Walmart’s quest for TikTok began last year after President Donald Trump urged TikTok’s Beijing-based parent company, ByteDance, to find an American buyer or face a national ban. He said the popular video app raised security concerns because it could leak US users’ data to the Chinese government – a claim TikTok denied.

The retailer partnered with Microsoft, and later Oracle, last summer to acquire part of the social media company’s US operations. As part of the Oracle deal, Walmart would acquire a 7.5% stake in TikTok’s US operations, and its CEO, Doug McMillon, would get a seat on the board of the newly formed company.
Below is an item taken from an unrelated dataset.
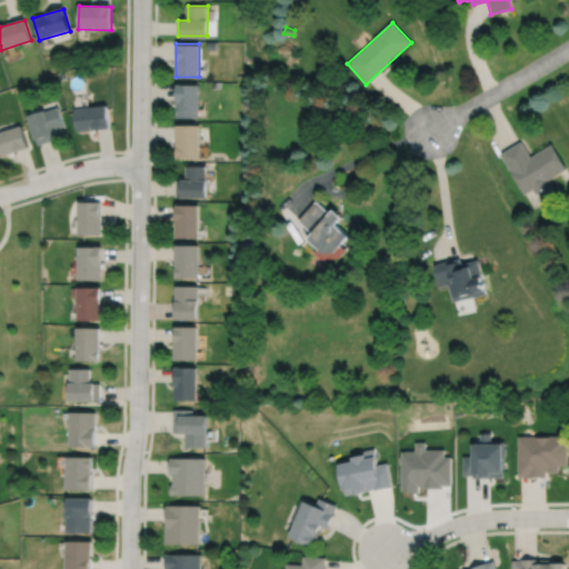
[(176,83),(176,117),(198,117),(199,83),(176,83)]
In an interview on CNBC’s “Squawk Box” in October, McMillon said Walmart viewed TikTok as a “discovery opportunity” that could inspire shoppers to shop.

“If you’re watching a TikTok video and someone has a piece of clothing or an item on it that you really like, what if you could just and quickly purchase that item?” he said. “This is what we see in countries all over the world. And it fascinates us and we want to be part of it.”

Livestream events are already increasing sales for brands in China and other parts of Asia. They’re a core part of Alibaba’s Singles Day, a huge shopping festival that’s popular outside of the United States. According to a survey conducted by AlixPartners in the fall, two-thirds of Chinese consumers said they had bought products via live streaming in the past 12 months.

And it has become a sales tool that more US brands want to dominate too. Last month, for example, a heart-shaped bag by Kate Spade went viral on TikTok – another reminder of the app’s power.

“We were able to use that,” said Joanne Crevoiserat, CEO of Kate Spade’s parent company Tapestry, in an interview on CNBC’s “Closing Bell”. “The bag is sold out.”

– CNBC’s Lauren Feiner contributed to this report.